The Trick With Decision Diamonds

Decision Right Wrong Sign
Is Your Decision Diamond Logic Broken?

Are you struggling to get your Keap advanced automation (campaign) decision diamonds working when you want to test that a contact doesn’t have either of two or more tags, or field values?

This is caused by a common mistake when translating natural language into logic that Keap understands.

Help is at hand… this article is going to help you understand the problem, so you can get it right from now on in. No more broken decision diamonds, and no more additional decision diamonds when one will do the job (and is easier to debug, change, and document).

Example

Let’s say you have two sequences, and you want to send the contact to one of these based on them having either one of two tags, therefore they go to the other sequence if they don’t have any of the two tags. You might write this like so…

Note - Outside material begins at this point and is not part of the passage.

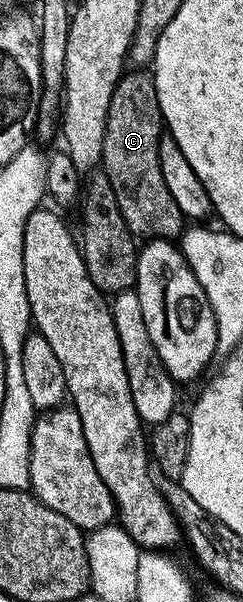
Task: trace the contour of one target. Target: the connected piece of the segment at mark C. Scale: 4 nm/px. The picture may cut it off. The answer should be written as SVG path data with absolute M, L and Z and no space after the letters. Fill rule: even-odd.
M143 69L126 72L115 85L110 101L100 164L109 179L126 227L135 225L135 221L131 221L135 213L143 213L143 221L147 221L147 233L141 239L145 241L175 241L182 236L185 228L184 215L171 196L160 169L158 145L162 134L163 124L154 76ZM135 177L147 177L147 201L135 201L135 193L127 189L127 181L135 181ZM135 205L139 205L139 209L135 209Z

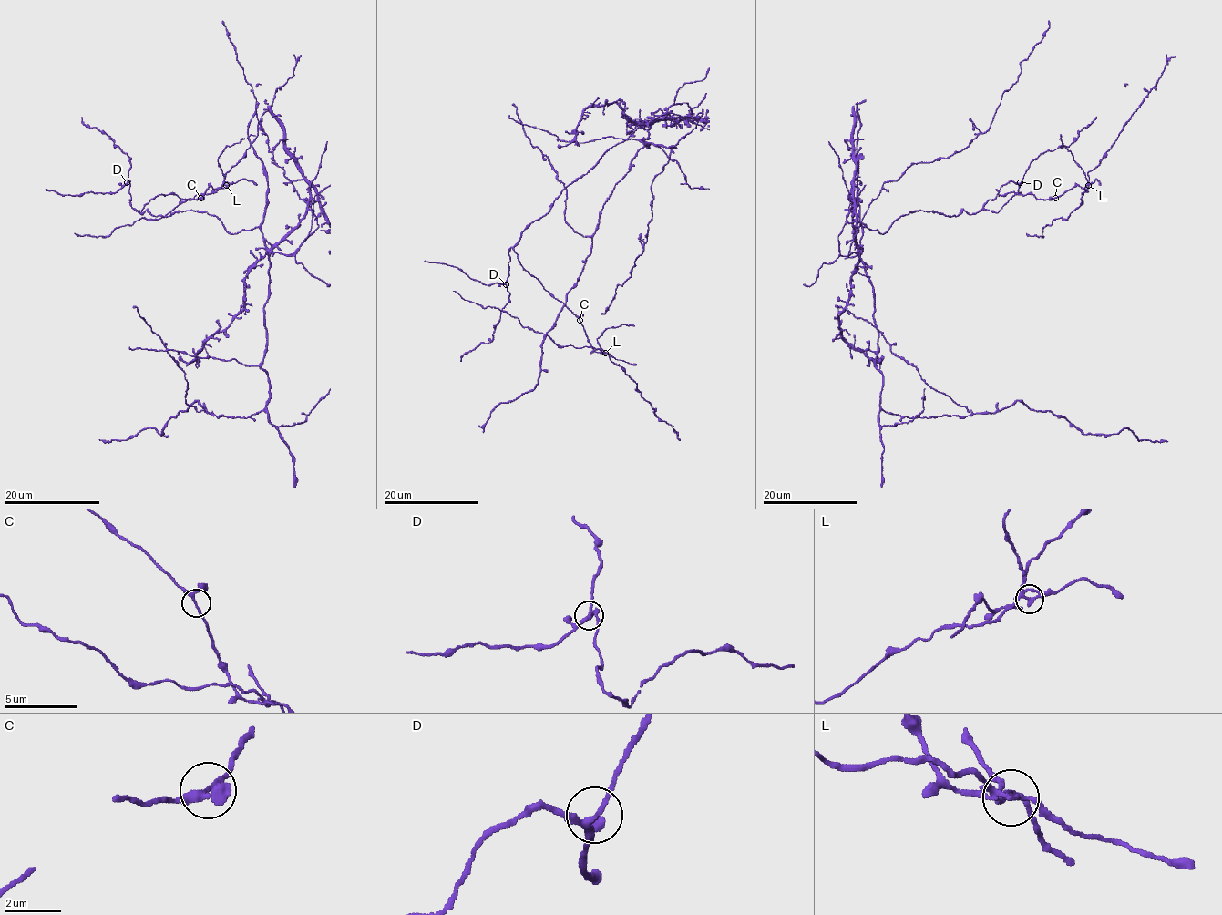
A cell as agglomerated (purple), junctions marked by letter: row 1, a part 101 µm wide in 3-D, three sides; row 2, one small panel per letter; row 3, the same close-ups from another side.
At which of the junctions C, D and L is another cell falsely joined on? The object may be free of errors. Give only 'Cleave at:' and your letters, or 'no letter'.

  • If contact has Tag 1 or Tag 2 then go to Sequence A
  • If contact doesn’t have Tag 1 or Tag 2 then go to Sequence B

Ok, that makes sense. We all understand what we want to happen here. So we then create the following decision diamond rules…

Sequence A: If the Contact’s Tags contains Tag 1 or Tag 2

Decision Diamond 1 Tick

Sequence B: If the Contact’s Tags doesn’t contain Tag 1 or Tag 2

BOOM! Right? That will work yeah…

…NOPE!

Decision Diamond Logic 2 Cross

This is the common mistake.  The first rule is fine… but the second rule needs to be changed. But why?!? You may ask… well I am glad you asked!

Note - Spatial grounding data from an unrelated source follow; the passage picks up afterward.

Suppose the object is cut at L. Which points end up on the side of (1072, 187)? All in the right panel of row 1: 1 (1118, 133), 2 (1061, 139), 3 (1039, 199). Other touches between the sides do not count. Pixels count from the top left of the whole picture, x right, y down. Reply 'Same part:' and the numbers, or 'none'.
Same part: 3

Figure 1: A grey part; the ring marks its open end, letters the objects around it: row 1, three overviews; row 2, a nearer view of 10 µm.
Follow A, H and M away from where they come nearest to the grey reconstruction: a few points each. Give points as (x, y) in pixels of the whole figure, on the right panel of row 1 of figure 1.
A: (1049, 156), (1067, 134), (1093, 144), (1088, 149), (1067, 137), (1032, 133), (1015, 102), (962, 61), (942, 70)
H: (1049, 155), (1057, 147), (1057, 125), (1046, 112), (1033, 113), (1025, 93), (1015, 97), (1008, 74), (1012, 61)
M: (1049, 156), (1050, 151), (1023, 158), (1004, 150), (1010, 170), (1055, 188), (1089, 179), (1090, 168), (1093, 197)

The problem comes down to two things:

  1. The way we express the logic in English is shorthand, and while it makes sense in common language, it’s not mathematically correct.
  2. The “doesn’t contain” qualifier is implied for Tag 2 which, if you read that out in full.

Let’s look at that second one first, if we now write that in English it now says:

If the Contact’s Tags doesn’t contain Tag 1 or doesn’t contain Tag 2.

Already that is starting to sound not quite what we were after, so if we now also consider the first issue above, then how we really should express this logic to make sense is like this:

If the Contact’s Tags doesn’t contain Tag 1 AND doesn’t contain Tag 2

Which we can set up in the Decision Diamond like this…

Decision Diamond 3 Tick

Alternatively, we can also create a rule that is the same thing but in a longer form, that shows the “doesn’t contain” in front of the subsequent tag(s).

Decision Diamond Logic 4 Tick

Still confused? Don’t worry, it can be a tricky thing to get your head around, and we have all made mistakes with decision diamond logic. Just remember that if you are using doesn’t contain with more than one tag, use the AND instead of OR.

When in doubt, use the Test feature from the Actions dropdown in the top right of the window to see what happens based on different criteria.